The records below must be copied in full; omit the images.

§ Source data:
BEGIN

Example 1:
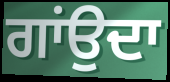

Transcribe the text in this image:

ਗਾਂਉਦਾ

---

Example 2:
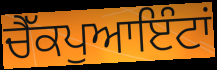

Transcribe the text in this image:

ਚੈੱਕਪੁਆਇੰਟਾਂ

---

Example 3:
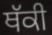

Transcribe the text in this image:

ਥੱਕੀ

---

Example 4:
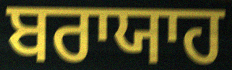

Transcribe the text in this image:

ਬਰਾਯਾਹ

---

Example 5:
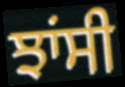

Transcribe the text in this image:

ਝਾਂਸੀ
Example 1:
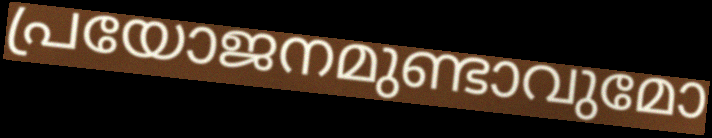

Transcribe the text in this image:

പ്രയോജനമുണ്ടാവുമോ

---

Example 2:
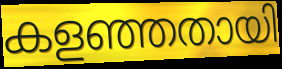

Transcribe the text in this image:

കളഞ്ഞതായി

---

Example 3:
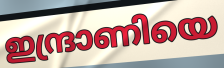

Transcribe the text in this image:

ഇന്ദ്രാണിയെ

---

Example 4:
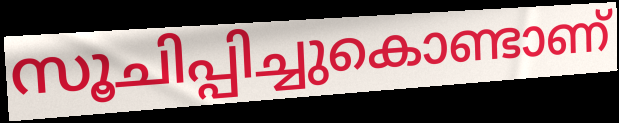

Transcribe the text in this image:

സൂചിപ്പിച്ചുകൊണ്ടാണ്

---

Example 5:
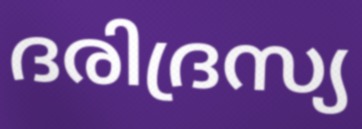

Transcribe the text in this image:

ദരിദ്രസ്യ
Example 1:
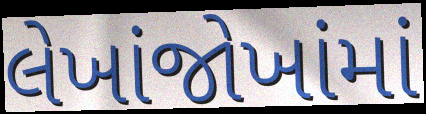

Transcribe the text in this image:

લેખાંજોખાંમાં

END

§ Solution to the problem:
Example 1:

Transcribe the text in this image:

ਗਾਂਉਦਾ

---

Example 2:

Transcribe the text in this image:

ਚੈੱਕਪੁਆਇੰਟਾਂ

---

Example 3:

Transcribe the text in this image:

ਥੱਕੀ

---

Example 4:

Transcribe the text in this image:

ਬਰਾਯਾਹ

---

Example 5:

Transcribe the text in this image:

ਝਾਂਸੀ
Example 1:

Transcribe the text in this image:

പ്രയോജനമുണ്ടാവുമോ

---

Example 2:

Transcribe the text in this image:

കളഞ്ഞതായി

---

Example 3:

Transcribe the text in this image:

ഇന്ദ്രാണിയെ

---

Example 4:

Transcribe the text in this image:

സൂചിപ്പിച്ചുകൊണ്ടാണ്

---

Example 5:

Transcribe the text in this image:

ദരിദ്രസ്യ
Example 1:

Transcribe the text in this image:

લેખાંજોખાંમાં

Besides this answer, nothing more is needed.